(Collected data entries)
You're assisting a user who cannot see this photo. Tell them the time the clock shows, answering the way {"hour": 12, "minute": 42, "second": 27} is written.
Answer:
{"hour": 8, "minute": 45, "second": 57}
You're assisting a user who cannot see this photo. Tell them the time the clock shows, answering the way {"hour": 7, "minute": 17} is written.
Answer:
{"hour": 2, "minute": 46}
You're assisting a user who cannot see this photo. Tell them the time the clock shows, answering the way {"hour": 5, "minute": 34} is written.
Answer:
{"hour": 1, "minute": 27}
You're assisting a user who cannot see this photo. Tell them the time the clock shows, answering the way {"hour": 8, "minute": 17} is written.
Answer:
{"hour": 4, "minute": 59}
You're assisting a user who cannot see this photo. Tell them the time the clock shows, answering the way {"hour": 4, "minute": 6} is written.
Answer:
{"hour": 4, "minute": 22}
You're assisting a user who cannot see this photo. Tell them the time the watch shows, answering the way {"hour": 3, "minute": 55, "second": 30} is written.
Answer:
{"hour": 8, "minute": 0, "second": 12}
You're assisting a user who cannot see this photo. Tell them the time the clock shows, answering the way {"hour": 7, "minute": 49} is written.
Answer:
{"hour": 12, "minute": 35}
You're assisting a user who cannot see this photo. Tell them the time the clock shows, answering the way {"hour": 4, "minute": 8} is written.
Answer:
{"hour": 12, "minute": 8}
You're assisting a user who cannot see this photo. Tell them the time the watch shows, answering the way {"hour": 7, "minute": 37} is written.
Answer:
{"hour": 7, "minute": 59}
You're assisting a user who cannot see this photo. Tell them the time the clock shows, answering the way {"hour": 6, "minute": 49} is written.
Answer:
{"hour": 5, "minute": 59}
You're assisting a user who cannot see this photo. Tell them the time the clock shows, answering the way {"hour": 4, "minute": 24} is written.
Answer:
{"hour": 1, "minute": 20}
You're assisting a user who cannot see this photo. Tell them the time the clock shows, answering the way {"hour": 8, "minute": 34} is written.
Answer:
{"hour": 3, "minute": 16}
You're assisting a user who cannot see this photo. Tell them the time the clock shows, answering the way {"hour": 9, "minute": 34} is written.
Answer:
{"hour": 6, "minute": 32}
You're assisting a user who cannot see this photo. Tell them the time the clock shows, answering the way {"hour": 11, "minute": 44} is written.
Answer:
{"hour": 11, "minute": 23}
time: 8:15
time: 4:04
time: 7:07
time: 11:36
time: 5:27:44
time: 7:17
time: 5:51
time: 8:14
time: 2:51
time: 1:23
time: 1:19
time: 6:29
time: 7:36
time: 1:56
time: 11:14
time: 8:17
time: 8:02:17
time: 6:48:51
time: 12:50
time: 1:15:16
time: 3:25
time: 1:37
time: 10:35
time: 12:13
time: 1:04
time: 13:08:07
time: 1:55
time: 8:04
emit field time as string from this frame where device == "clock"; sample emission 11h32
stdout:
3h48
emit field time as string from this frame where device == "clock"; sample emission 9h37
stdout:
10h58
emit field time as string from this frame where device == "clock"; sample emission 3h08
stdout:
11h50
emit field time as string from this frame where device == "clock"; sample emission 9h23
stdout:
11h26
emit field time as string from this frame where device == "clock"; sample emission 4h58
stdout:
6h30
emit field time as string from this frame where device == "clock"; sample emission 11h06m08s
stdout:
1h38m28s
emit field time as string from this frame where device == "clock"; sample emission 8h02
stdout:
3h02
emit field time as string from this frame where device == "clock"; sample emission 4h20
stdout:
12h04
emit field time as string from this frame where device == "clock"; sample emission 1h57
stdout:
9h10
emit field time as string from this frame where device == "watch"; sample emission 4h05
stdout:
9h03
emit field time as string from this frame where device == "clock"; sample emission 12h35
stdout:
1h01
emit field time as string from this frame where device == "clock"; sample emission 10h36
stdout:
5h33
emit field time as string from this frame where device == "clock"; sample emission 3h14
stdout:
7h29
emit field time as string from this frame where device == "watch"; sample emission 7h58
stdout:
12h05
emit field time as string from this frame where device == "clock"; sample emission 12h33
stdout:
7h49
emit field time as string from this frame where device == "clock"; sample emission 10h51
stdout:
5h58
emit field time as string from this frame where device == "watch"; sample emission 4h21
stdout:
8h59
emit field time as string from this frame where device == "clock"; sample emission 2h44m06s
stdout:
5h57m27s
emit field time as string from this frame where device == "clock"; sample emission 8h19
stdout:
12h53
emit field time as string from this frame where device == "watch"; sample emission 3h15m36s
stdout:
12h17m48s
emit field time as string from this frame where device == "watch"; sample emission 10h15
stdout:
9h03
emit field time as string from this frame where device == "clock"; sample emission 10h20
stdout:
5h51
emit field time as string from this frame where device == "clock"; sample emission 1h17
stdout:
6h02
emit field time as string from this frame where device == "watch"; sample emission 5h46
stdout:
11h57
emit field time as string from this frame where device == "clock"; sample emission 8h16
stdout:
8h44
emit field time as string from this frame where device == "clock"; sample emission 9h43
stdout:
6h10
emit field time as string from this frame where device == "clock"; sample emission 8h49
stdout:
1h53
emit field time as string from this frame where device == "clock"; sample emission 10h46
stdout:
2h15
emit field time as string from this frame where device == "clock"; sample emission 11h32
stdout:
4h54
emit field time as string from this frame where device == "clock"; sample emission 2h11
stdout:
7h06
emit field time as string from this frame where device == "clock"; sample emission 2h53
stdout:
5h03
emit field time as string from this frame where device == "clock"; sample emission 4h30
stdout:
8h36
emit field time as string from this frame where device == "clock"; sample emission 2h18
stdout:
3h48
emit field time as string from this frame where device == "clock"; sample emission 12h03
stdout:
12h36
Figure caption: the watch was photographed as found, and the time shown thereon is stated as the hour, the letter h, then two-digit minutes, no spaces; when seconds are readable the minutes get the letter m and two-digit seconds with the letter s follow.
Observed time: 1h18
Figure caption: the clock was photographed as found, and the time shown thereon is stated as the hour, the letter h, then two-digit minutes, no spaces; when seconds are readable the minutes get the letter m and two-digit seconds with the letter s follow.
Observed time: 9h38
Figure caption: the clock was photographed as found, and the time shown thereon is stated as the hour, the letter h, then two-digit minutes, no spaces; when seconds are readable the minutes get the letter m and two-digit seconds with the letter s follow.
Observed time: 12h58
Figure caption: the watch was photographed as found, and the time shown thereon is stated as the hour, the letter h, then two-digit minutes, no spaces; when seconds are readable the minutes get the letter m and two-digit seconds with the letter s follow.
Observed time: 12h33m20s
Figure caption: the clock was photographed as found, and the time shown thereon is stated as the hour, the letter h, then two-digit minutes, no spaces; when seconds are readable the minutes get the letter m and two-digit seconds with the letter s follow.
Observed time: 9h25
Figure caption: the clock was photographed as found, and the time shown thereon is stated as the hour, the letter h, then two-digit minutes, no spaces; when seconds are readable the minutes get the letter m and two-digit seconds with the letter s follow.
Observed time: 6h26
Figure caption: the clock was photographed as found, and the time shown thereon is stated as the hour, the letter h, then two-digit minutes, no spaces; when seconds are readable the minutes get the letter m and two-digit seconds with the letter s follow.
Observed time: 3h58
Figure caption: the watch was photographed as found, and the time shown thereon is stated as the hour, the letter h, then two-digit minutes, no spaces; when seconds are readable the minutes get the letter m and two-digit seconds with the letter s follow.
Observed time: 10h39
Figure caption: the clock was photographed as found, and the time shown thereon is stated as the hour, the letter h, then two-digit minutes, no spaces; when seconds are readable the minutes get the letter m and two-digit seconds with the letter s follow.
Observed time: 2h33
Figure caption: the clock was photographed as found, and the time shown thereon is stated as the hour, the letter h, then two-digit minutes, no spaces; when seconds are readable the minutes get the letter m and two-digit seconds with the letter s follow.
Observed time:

What is required: Update the records from the line with "sample emission 10h15" up to and including the line with "Observed time: 9h38" by changing every "stdout" to "output", leaving all else unchanged. Return only those lines.

Final answer:
emit field time as string from this frame where device == "watch"; sample emission 10h15
output:
9h03
emit field time as string from this frame where device == "clock"; sample emission 10h20
output:
5h51
emit field time as string from this frame where device == "clock"; sample emission 1h17
output:
6h02
emit field time as string from this frame where device == "watch"; sample emission 5h46
output:
11h57
emit field time as string from this frame where device == "clock"; sample emission 8h16
output:
8h44
emit field time as string from this frame where device == "clock"; sample emission 9h43
output:
6h10
emit field time as string from this frame where device == "clock"; sample emission 8h49
output:
1h53
emit field time as string from this frame where device == "clock"; sample emission 10h46
output:
2h15
emit field time as string from this frame where device == "clock"; sample emission 11h32
output:
4h54
emit field time as string from this frame where device == "clock"; sample emission 2h11
output:
7h06
emit field time as string from this frame where device == "clock"; sample emission 2h53
output:
5h03
emit field time as string from this frame where device == "clock"; sample emission 4h30
output:
8h36
emit field time as string from this frame where device == "clock"; sample emission 2h18
output:
3h48
emit field time as string from this frame where device == "clock"; sample emission 12h03
output:
12h36
Figure caption: the watch was photographed as found, and the time shown thereon is stated as the hour, the letter h, then two-digit minutes, no spaces; when seconds are readable the minutes get the letter m and two-digit seconds with the letter s follow.
Observed time: 1h18
Figure caption: the clock was photographed as found, and the time shown thereon is stated as the hour, the letter h, then two-digit minutes, no spaces; when seconds are readable the minutes get the letter m and two-digit seconds with the letter s follow.
Observed time: 9h38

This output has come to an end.